Another difference is the documents in Solr is flat structure, means they can not have foreign keys or recursive structures.

Fields

Fields are similar to database table columns. Each field has a type which defined by fieldType element in schema.xml.

 
 
<fieldType name="string" class="solr.StrField" sortMissingLast="true" />
 
 

A type has at least a name and the implementing class. The name will be reference by field element's type attribute.

 
<field name="name" type="string" indexed="true" stored="true"/>
 

You can define almost any fields type you want, not like relation database that has fixed types to choose.

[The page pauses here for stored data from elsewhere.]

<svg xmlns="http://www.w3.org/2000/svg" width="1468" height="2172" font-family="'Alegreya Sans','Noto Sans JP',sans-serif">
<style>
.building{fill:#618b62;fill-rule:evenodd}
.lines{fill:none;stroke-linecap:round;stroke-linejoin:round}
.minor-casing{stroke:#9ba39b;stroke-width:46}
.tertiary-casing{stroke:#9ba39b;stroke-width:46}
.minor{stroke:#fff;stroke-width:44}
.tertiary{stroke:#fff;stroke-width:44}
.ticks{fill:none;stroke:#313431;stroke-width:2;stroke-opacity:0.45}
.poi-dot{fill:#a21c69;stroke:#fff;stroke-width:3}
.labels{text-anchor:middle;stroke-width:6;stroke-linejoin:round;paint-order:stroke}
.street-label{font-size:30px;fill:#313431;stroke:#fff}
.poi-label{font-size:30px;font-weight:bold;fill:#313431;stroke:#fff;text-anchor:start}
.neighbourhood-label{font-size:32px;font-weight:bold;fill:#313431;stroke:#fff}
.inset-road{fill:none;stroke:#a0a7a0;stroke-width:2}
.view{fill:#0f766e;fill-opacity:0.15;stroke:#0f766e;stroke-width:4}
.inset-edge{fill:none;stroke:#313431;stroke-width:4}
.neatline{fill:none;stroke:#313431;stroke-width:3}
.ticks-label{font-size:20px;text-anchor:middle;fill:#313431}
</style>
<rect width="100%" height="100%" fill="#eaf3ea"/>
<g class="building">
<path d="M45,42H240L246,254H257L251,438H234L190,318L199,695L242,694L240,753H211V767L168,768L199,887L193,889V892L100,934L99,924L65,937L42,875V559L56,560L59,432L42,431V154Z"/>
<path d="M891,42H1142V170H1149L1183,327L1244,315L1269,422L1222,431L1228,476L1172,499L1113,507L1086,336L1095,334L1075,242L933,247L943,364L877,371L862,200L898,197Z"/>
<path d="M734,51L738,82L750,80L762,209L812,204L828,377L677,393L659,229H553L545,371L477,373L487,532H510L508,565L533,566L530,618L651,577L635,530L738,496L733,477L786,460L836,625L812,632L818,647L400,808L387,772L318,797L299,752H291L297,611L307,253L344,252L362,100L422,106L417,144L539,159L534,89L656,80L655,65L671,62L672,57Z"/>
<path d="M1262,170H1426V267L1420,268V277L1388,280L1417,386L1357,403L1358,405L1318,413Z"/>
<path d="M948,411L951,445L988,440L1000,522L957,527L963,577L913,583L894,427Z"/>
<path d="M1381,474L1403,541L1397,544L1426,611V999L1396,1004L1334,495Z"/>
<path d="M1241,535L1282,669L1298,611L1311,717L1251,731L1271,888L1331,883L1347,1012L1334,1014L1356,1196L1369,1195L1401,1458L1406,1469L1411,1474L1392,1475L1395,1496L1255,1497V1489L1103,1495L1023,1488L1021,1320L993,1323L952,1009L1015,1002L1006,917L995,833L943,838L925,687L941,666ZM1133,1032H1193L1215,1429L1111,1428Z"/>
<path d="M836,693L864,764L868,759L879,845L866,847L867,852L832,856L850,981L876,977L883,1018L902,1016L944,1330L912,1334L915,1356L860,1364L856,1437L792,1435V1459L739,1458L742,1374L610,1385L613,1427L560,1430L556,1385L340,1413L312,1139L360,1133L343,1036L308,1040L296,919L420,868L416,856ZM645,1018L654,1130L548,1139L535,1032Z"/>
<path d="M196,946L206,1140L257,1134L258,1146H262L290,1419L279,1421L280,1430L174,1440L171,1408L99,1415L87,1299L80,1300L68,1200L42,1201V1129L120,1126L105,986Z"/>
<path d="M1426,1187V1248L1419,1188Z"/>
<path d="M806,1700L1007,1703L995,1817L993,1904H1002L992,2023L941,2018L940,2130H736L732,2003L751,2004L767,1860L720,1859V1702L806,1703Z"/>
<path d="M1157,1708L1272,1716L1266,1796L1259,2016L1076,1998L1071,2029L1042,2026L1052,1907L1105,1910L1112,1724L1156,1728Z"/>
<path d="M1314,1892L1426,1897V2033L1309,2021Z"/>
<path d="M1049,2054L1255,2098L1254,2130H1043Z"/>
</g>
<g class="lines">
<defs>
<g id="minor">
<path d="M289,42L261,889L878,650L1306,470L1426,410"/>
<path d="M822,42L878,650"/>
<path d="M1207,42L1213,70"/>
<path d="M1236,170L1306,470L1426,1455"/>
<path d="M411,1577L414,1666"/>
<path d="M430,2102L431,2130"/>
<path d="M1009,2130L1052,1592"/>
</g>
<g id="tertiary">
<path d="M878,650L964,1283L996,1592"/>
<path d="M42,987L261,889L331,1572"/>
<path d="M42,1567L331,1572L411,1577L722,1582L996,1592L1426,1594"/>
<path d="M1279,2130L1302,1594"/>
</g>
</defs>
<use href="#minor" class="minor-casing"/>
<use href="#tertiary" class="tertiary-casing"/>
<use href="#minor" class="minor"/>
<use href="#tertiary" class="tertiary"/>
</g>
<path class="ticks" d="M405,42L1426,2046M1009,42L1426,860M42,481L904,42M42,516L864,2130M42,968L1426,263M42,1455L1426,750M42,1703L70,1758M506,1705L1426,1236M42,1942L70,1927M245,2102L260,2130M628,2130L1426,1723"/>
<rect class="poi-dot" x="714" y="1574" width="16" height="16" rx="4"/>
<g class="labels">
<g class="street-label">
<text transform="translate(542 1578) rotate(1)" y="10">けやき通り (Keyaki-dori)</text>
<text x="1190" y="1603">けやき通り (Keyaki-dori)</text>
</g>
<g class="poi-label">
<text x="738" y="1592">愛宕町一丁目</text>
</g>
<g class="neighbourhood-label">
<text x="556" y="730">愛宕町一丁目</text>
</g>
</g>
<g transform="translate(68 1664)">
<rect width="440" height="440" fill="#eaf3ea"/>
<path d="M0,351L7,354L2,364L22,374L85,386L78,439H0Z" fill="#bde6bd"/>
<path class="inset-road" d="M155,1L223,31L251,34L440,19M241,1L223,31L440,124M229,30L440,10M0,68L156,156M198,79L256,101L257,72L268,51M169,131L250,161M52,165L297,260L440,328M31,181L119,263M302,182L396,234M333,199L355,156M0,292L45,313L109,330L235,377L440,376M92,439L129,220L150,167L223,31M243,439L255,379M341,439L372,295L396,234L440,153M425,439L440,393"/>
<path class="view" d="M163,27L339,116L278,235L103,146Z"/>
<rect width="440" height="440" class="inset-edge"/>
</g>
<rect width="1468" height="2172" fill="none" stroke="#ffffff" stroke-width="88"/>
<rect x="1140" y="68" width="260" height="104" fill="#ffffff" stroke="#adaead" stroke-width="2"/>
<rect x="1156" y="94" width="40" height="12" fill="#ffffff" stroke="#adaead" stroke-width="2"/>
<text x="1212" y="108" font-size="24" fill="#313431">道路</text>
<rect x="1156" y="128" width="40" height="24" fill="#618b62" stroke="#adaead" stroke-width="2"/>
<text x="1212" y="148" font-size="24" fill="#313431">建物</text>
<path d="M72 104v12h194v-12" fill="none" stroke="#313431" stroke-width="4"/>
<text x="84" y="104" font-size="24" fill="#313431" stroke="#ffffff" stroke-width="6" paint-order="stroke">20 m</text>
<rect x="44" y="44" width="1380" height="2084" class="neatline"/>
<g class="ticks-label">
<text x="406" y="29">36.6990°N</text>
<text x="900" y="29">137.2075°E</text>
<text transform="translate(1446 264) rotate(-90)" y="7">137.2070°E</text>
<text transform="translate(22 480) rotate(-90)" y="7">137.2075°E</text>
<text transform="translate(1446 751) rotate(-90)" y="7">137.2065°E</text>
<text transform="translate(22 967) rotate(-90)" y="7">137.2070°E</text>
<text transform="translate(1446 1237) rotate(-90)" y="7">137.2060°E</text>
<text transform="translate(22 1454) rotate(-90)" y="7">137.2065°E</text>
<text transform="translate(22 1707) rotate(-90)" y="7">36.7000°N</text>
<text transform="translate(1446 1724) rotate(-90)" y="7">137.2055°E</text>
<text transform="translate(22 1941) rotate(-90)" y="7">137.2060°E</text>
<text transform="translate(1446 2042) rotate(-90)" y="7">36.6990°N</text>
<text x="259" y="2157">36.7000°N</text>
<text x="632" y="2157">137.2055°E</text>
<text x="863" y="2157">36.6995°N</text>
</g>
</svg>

Each field can has options specified by attribute, the most common option is indexed and stored.

indexed: This field should be searchable or sortable, the value of this field will be analyzed and indexed.

If a field is not indexed, then it should be set to stored. Not indexed field only included in search result.

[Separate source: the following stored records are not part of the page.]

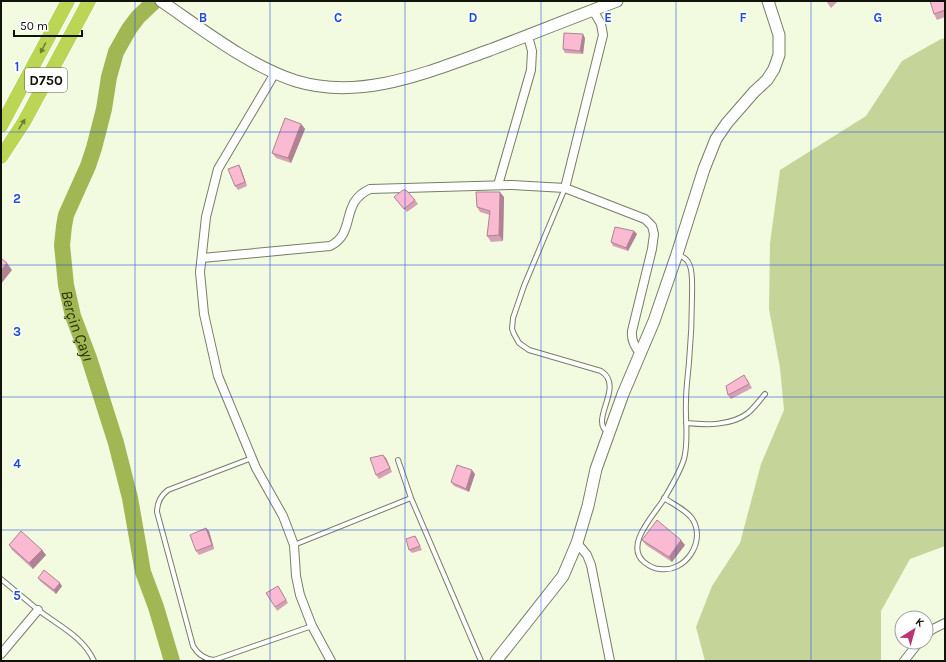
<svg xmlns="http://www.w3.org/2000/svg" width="946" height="662" font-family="Karla,sans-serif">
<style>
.green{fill:#c5d599}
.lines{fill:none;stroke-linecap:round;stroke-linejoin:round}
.river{stroke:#a0b753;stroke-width:16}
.lane-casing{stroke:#787e68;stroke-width:6}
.street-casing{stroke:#787e68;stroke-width:10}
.secondary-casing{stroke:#787e68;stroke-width:13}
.highway-casing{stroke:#fff;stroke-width:16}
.lane{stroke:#fff;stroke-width:4}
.street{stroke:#fff;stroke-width:8}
.secondary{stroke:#fff;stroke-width:11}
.highway{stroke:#bad654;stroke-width:14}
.wall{fill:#d7a1b5}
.shaded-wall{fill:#af8393}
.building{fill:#fabbd2;stroke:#af8393}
.oneway{fill:#6e7e33}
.grid{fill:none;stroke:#1d4ed8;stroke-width:1;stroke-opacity:0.55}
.labels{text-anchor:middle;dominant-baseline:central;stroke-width:3.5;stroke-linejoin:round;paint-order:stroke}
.shield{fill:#fff;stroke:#585a54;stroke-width:1}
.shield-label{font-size:14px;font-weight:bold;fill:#11130a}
.water-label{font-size:16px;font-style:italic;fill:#2b3409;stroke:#fff}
.grid-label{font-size:13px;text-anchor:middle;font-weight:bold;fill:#1d4ed8;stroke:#fff;stroke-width:3.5;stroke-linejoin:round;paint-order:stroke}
</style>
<rect width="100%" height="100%" fill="#f2fae0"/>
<path class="green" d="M945,38V546L910,559L881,611V661H705L696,627L712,586L740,543L761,464L784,410L780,368L769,309L770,243L780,170L866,116L902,61L941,39Z"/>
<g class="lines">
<path class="river" id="s1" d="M155,1L138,17L129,29L116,52L109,77L104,109L94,148L88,166L66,215L64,226L62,245L66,285L73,316L89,358L116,443L130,498L143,572L156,607L172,661"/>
<defs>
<path id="lane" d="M565,188L524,286L513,318L512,329L514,334L519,343L529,350L601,371C626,387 587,421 609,433
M686,423C706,425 731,426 748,413C754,408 759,401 765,394
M252,458L168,490C160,496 157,503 157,512L193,646C198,655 205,659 214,660L312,626
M398,460L411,498L481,661
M664,498C673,504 688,511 693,520C706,542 685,573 660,569C654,569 649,566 644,562C624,545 654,515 664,499C671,487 680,472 684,459C689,440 685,421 686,401C686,388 688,375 689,362C691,340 692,318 692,296C692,287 693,274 690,266C688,259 683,257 677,254
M294,545L411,498
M1,579C13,589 25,599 37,609C57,625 83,636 94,661"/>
<path id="street" d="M275,73L218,169L206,217L200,272L204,314L218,376L256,468L283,516L294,545L296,576L300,595L312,626L331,661
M498,185L531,70L532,51L528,36
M565,188L603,35L601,24L593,10
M202,258L330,246C357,233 339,203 370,189L512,185L565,188L645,219L652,226L654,234L652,249L632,331C631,340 634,346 640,353
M577,543L587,555L591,565L610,661
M926,634L933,629L945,623
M1,654L38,610
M904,661L919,642"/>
<path id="secondary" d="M161,1C202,29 249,66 296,81C362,101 428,72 490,50C532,34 574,17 617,1
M496,661L563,576L577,543L588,506L596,469L623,394L654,321L677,254L704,169L716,139L727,123L754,92L767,80L774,69L779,55V35L768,1"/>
<path id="highway" d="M1,126L68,1
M1,157L24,122L89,1"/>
</defs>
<use href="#lane" class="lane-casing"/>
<use href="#street" class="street-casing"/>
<use href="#secondary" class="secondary-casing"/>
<use href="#highway" class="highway-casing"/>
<use href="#lane" class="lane"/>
<use href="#street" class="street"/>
<use href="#secondary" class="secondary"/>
<use href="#highway" class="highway"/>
</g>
<path class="wall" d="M826,1H838L831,8Z
M945,1V17L937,20L934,14Z
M585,38L583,54L565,53L563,49Z
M301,124L305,129L291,163L276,158L272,153Z
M239,165L241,169L247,186L238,190L235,186Z
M394,197L415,200L418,204L407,212Z
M504,197L503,241L491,242L487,236L490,215L480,212L477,207Z
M634,231L637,234L628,251L613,246L611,242Z
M747,379L752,388L731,399L728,395Z
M386,458L392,472L379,479L376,475Z
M475,474L469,492L454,486L451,482Z
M209,531L214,549L199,555L196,551Z
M415,536L417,539L422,550L412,553L409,550Z
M642,540L685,545L672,562L646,545Z
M9,545L42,550L46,555L33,569L12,550Z
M38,578L62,586L56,594L40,581Z
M280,589L288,603L277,611L275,607Z"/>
<path class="shaded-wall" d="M583,34L585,38L583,54L580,51Z
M301,124L305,129L291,163L288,158Z
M239,165L241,169L247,186L245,182Z
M500,192L504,197L503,241L499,235Z
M634,231L637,234L628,251L626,248Z
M7,263L12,270L1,284V270Z
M383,455L386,458L392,472L390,468Z
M472,470L475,474L469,492L466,489Z
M206,528L209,531L214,549L212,545Z
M681,540L685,545L672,562L669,557Z
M42,550L46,555L33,569L29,563Z
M60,583L62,586L56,594L54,590Z"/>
<path class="building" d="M930,1H945V10L934,14Z
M564,33L583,34L580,51L563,49Z
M285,118L301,124L288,158L272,153Z
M239,165L245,182L235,186L228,169Z
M403,190H406L415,200L404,209L394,197Z
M476,192H500L499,235L487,236L490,211L477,207Z
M615,227L634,231L626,248L611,242Z
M1,258L7,263L1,270Z
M744,375L749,384L728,395L726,386Z
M383,455L390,468L376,475L370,458Z
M457,465L472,470L466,489L451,482Z
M657,520L681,540L669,557L642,540Z
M206,528L212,545L196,551L190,535Z
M21,531L42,550L29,563L9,545Z
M415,536L420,546L409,550L406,539Z
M44,570L60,583L54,590L38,578Z
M278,586L286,600L275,607L266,593Z"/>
<defs><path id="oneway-solid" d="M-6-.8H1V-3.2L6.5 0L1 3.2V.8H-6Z"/></defs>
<g class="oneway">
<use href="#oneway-solid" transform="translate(43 48) rotate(118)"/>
<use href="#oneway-solid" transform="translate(22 124) rotate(-58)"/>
</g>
<path class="grid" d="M135,1V661M270,1V661M405,1V661M541,1V661M676,1V661M811,1V661M1,132H945M1,265H945M1,397H945M1,530H945"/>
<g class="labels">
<rect class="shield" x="25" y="68" width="42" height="24" rx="3"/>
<g class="shield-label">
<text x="46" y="80">D750</text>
</g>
<g class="water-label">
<text stroke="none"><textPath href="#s1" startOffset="349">Berçin Çayı</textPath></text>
</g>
</g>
<g class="grid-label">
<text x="203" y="22">B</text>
<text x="338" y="22">C</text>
<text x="473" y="22">D</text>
<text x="608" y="22">E</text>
<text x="743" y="22">F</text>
<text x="878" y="22">G</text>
<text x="17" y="71">1</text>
<text x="17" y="203">2</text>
<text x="17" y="336">3</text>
<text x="17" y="468">4</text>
<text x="17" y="600">5</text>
</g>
<rect width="946" height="662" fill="none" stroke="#11130a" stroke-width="4"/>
<g transform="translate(914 630) rotate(37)"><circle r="19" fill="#ffffff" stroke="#a0a19d"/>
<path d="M0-3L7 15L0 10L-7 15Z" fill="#ba3374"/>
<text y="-6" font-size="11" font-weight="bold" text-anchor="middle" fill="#11130a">K</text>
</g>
<path d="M14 30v6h68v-6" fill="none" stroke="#11130a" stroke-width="2"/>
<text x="20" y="30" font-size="12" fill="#11130a" stroke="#ffffff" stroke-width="3" paint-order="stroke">50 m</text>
</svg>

stored: Set to true indicate the field should be retrievable and eligible for inclusion in search results.

multiValued: true if this field may contain multiple values per document. For example, the author of a book, it may be there are more than one author. In relation database, define multiple column for same data is awkward. But in Solr is encouraged.

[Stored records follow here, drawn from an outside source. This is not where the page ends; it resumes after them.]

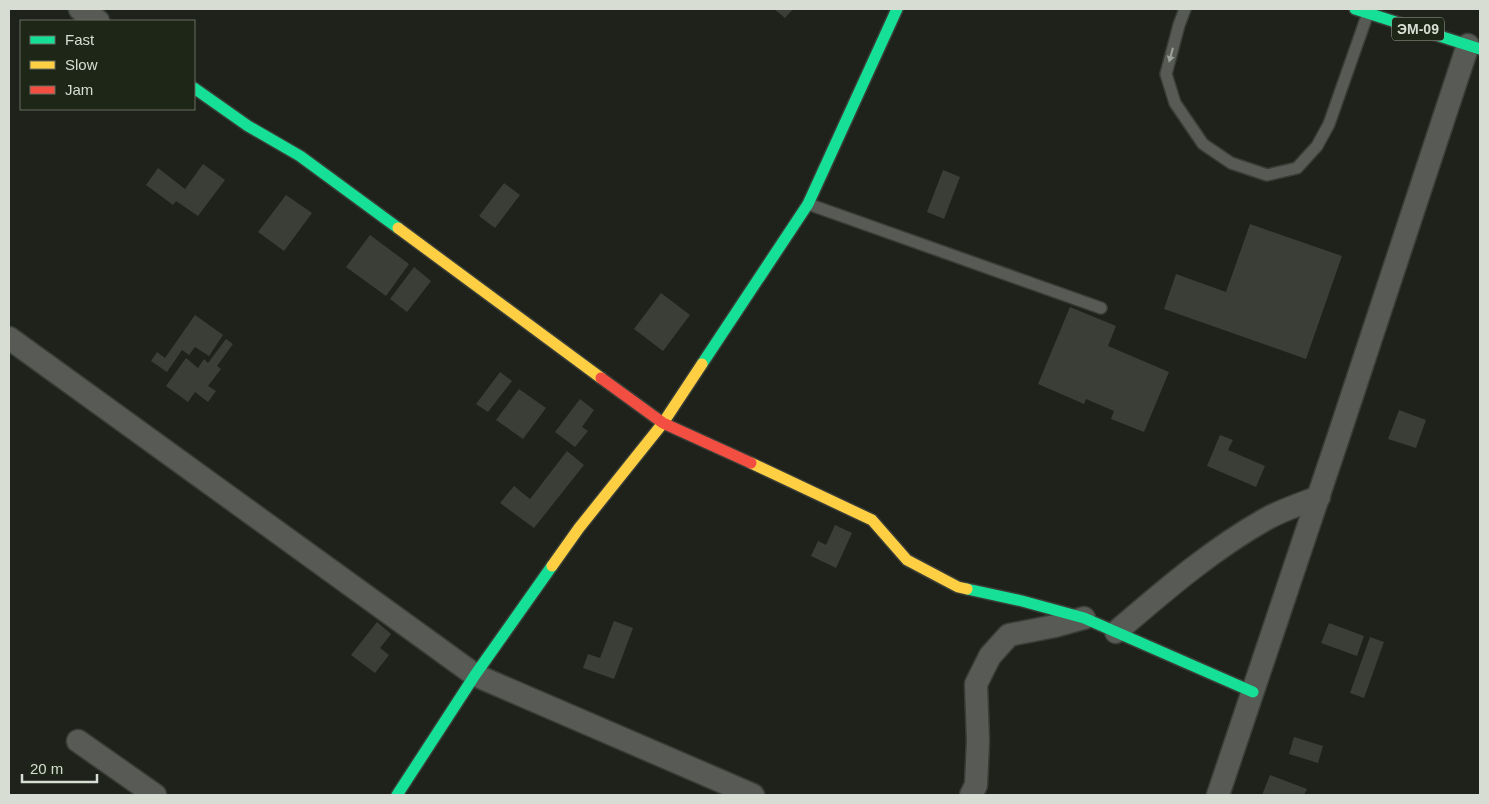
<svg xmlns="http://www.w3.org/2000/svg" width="1489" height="804" font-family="Helvetica,sans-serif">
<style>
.building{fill:#3a3e37}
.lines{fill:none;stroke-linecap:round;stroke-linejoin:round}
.lane-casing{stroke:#393d37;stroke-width:14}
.street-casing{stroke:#393d37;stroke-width:25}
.fast-casing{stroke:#393d37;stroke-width:14}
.slow-casing{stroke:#393d37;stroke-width:14}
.jam-casing{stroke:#393d37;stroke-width:14}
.lane{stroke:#575a55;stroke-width:11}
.street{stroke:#575a55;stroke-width:22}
.fast{stroke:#16e098;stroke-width:11}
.slow{stroke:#ffcf43;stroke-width:11}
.jam{stroke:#f24e42;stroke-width:11}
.oneway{fill:#9da29a}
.labels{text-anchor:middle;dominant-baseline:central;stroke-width:4.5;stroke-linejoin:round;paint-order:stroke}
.shield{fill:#1e2617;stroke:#a0a69b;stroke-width:1}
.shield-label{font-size:14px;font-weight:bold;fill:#d7ddd3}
</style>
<rect width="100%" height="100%" fill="#1e221a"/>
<!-- building -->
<g class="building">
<path d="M 774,9 L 793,9 L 785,18 Z"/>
<path d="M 203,164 L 225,180 L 198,216 L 176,201 L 173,205 L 146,185 L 158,168 L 185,189 Z"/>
<path d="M 943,170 L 960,177 L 944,219 L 927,212 Z"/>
<path d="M 504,183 L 520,195 L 495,228 L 479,216 Z"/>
<path d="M 286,195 L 312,213 L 284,251 L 258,232 Z"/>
<path d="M 1250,224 L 1342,256 L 1306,359 L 1164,309 L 1176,274 L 1226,292 Z"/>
<path d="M 370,235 L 409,264 L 386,296 L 346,267 Z"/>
<path d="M 414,267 L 431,281 L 407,312 L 390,299 Z"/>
<path d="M 661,293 L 690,315 L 663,351 L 634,329 Z"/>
<path d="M 1070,307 L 1116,326 L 1108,346 L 1169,372 L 1144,432 L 1111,419 L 1114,411 L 1086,399 L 1084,404 L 1038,384 Z"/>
<path d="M 195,315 L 223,335 L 209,356 L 195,347 L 189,355 L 182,350 L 167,372 L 151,361 L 157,352 L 165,358 Z"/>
<path d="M 226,339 L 233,344 L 217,366 L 221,369 L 208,386 L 216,391 L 208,402 L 195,392 L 188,402 L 166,386 L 186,358 L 198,368 L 204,359 L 208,363 Z"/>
<path d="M 500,372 L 512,381 L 488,412 L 476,404 Z"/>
<path d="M 519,389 L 546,408 L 523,439 L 496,420 Z"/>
<path d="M 580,399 L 594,410 L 582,427 L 588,431 L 575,447 L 555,432 Z"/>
<path d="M 1399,410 L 1426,420 L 1416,448 L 1388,439 Z"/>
<path d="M 1220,435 L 1233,440 L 1228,450 L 1265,466 L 1256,487 L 1207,466 Z"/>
<path d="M 567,451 L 584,465 L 534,528 L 500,503 L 514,486 L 530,499 Z"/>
<path d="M 835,525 L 852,533 L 836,568 L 811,556 L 818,541 L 826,545 Z"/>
<path d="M 614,621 L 633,628 L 614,679 L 583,668 L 588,654 L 600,658 Z"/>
<path d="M 377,622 L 391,634 L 380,648 L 389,655 L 375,673 L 351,655 Z"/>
<path d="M 1329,623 L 1364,636 L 1357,656 L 1321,643 Z"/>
<path d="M 1370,637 L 1384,642 L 1364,698 L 1350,693 Z"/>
<path d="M 1294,737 L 1323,746 L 1318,763 L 1289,754 Z"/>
<path d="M 1270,775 L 1307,789 L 1304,795 L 1262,795 Z"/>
</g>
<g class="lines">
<!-- lane casing -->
<g class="lane-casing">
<g id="lane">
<path d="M 1185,9 L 1179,25 L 1166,74 L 1175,103 L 1203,144 L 1231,163 L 1267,175 L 1297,168 L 1317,146 L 1329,124 L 1368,13"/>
<path d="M 808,204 L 1101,308"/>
</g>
</g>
<!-- street casing -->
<g class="street-casing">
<g id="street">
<path d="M 80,9 L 98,21"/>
<path d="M 9,338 L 475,675 L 753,795"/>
<path d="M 1116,632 C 1164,591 1211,550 1266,519 C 1282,510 1301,504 1319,497"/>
<path d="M 78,741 L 155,795"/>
<path d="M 971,795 L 976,785 L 978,741 L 976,684 L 990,656 L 1009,635 L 1055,626 L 1084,618"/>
<path d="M 1218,795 L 1338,438 L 1468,45"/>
</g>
</g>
<!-- fast casing -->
<g class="fast-casing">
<g id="fast">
<path d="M 1355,9 L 1480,49"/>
<path d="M 194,88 L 248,126 L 300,156 L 398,228"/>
<path d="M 702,364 L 808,204 L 897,9"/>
<path d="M 967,589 L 1022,601 L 1084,618 L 1253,692"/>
<path d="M 397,795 L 475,675 L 552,566"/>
</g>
</g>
<!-- slow casing -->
<g class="slow-casing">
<g id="slow">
<path d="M 398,228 L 601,378"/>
<path d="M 751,463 L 872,520 L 907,560 L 958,587 L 967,589"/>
<path d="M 552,566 L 579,528 L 663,423 L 702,364"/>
</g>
</g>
<!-- jam casing -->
<g class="jam-casing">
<path id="jam" d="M 601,378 L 663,423 L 751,463"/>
</g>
<!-- lane -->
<use href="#lane" class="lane"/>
<!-- street -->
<use href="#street" class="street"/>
<!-- fast -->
<use href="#fast" class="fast"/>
<!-- slow -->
<use href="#slow" class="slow"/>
<!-- jam -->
<use href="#jam" class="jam"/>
</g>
<!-- one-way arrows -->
<defs><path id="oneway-solid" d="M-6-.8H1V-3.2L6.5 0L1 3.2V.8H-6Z" transform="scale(1.25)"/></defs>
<use class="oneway" href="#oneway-solid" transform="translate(1171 55) rotate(105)"/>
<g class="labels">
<!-- shield labels -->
<rect class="shield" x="1392" y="17.5" width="52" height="23" rx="4"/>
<g class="shield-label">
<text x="1418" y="29">ЭМ-09</text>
</g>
</g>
<!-- border -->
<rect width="1489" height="804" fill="none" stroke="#d7ddd3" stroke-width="20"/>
<!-- legend -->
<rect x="20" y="20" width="175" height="90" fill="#1e2617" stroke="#686f62"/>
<rect x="30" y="36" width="25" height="8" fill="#16e098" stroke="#686f62"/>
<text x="65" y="45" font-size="15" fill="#d7ddd3">Fast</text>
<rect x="30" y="61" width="25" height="8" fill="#ffcf43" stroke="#686f62"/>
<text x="65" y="70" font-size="15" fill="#d7ddd3">Slow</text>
<rect x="30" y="86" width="25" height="8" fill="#f24e42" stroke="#686f62"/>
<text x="65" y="95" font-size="15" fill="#d7ddd3">Jam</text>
<!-- scale -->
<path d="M22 774v8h75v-8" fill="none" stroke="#d7ddd3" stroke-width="2.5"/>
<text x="30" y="774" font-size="15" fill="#d7ddd3" stroke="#1e2617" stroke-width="4" paint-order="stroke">20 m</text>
</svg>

The schema.xml of example in Solr release has details description about fields options.

 
F:\setup\jar\solr-4.2.1\example\solr\collection1\conf\schema.xml
 

More examples:

 
   <field name="id" type="string" indexed="true" stored="true" required="true" multiValued="false" /> 
   <field name="sku" type="text_en_splitting_tight" indexed="true" stored="true" omitNorms="true"/>
   <field name="name" type="text_general" indexed="true" stored="true"/>
   <field name="manu" type="text_general" indexed="true" stored="true" omitNorms="true"/>
   <field name="cat" type="string" indexed="true" stored="true" multiValued="true"/>
   <field name="features" type="text_general" indexed="true" stored="true" multiValued="true"/>
   <field name="includes" type="text_general" indexed="true" stored="true" termVectors="true" termPositions="true" termOffsets="true" />
 
   <field name="weight" type="float" indexed="true" stored="true"/>
   <field name="price"  type="float" indexed="true" stored="true"/>
   <field name="popularity" type="int" indexed="true" stored="true" />
   <field name="inStock" type="boolean" indexed="true" stored="true" />
 
   <field name="store" type="location" indexed="true" stored="true"/>
 

More field type examples:

 
 
    <fieldType name="random" class="solr.RandomSortField" indexed="true" />
 
 
    <fieldType name="text_ws" class="solr.TextField" positionIncrementGap="100">
      <analyzer>
        <tokenizer class="solr.WhitespaceTokenizerFactory"/>
      </analyzer>
    </fieldType>
 
 
    <fieldType name="text_general" class="solr.TextField" positionIncrementGap="100">
      <analyzer type="index">
        <tokenizer class="solr.StandardTokenizerFactory"/>
        <filter class="solr.StopFilterFactory" ignoreCase="true" words="stopwords.txt" enablePositionIncrements="true" />
 
        <filter class="solr.LowerCaseFilterFactory"/>
      </analyzer>
      <analyzer type="query">
        <tokenizer class="solr.StandardTokenizerFactory"/>
        <filter class="solr.StopFilterFactory" ignoreCase="true" words="stopwords.txt" enablePositionIncrements="true" />
        <filter class="solr.SynonymFilterFactory" synonyms="synonyms.txt" ignoreCase="true" expand="true"/>
        <filter class="solr.LowerCaseFilterFactory"/>
      </analyzer>
    </fieldType>
 
 

Dynamic fields

This is a even flexible feature compared to relation database.

 
<dynamicField name="*_dt" type="date" indexed="true"  stored="true"/>
 

If the document contains a field don't match any field definition, then it will lookup dynamic fields, if the name ends with _dt, it is considered a valid field.